Donald Trump’s position on China has been hostile since he threatened to put a 45% tariff on Chinese exports. After the election, China struck back with an article published on its state-run newspaper warning of the consequences if the U.S. dares to start a trade war with them. They also condemned Trump’s denial of climate change.

This IVN independent author gathered the opinions of some experts and scholars in mainland China on their expectations regarding U.S. post-election policies toward China. Their views represent, to some extent, the views of the Chinese scholars and elites.


Many scholars views on US-Chinese relations actually remained unchanged by the election. They claimed that no matter who was elected, structural problems exist between the two countries as China continues to challenge America’s national identity and the US-dominated present global system. Tensions have been rising as of late, especially concerning the East Asian order and the South China Sea.

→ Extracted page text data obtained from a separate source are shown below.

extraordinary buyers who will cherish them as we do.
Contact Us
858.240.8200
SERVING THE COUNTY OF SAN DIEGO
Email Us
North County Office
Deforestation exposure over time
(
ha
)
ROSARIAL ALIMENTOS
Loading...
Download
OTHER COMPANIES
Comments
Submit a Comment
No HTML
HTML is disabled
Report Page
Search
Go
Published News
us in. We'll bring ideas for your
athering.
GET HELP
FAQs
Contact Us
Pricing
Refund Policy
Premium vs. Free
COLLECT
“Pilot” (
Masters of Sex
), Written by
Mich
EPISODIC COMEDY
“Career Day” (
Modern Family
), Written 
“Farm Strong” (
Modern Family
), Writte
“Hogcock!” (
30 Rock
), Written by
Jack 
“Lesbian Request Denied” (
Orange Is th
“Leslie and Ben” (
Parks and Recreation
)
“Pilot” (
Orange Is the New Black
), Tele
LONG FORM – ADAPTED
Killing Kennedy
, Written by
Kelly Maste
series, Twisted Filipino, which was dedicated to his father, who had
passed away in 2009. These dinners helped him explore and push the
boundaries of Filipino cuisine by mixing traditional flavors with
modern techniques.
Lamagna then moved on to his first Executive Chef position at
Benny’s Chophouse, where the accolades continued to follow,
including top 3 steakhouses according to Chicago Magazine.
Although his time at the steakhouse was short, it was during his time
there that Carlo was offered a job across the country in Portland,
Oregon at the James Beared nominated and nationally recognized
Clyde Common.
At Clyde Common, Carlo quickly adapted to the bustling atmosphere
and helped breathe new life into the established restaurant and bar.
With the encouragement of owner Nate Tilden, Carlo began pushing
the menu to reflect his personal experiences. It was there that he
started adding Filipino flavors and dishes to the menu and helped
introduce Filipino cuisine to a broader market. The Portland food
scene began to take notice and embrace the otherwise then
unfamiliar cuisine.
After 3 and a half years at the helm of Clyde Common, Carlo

Yiwei Wang, the professor of the School of International Studies at the Renmin University of China and director of the Institute of International Affairs, believed that Hillary Clinton would win the election since she had the support of a majority of American elites. However, after the election, Wang realized that the level of dissatisfaction and opposition to globalization was a stronger force in American society.

Vice president, researcher, and doctoral tutor of the Institute of Information Studies in the Chinese Academy of Social Sciences, Hui Jiang, said that Trump’s extremism and populist claims are neither accidental nor intentional. Rather, they are the product of the current economical, political, and social situation.

Xianghua Hong, professor at the Central Party School of the Communist Party of China (CPC), sees Trump as less hawkish than Clinton, and pointed out that if she had been elected, Clinton would have continued the more involved policy of Advancing the Rebalance to Asia and the Pacific. Trump, on the other hand, promotes a more populist agenda and is less likely to aid China’s neighbors such as Japan and South Korea.

Chinese Academy of Social Sciences researcher Chuntao Xia, has a relatively optimistic view. He said that no matter who comes to power, it will not be a big change for the US-Chinese relationship, although, the possibility of shocks and unexpected events will increase. It will be very important to maintain an amicable relationship with the US if China wishes to achieve its stated development goals by 2020.

Chengjun Zheng, the professor, director and Doctor from the Institute of Contemporary China Studies of Beijing Language and Culture University, stated that the US election cycle is really a show. Candidates frequently make outlandish promises which they do not follow through with. Donald Trump has always been tough on China, but when he becomes President, he will likely relax his stance on the US-Chinese relationship due to the deep economic ties between the countries. Moreover, relations with the US and China have always had a tumultuous history, and Congress will intervene before anything goes too far.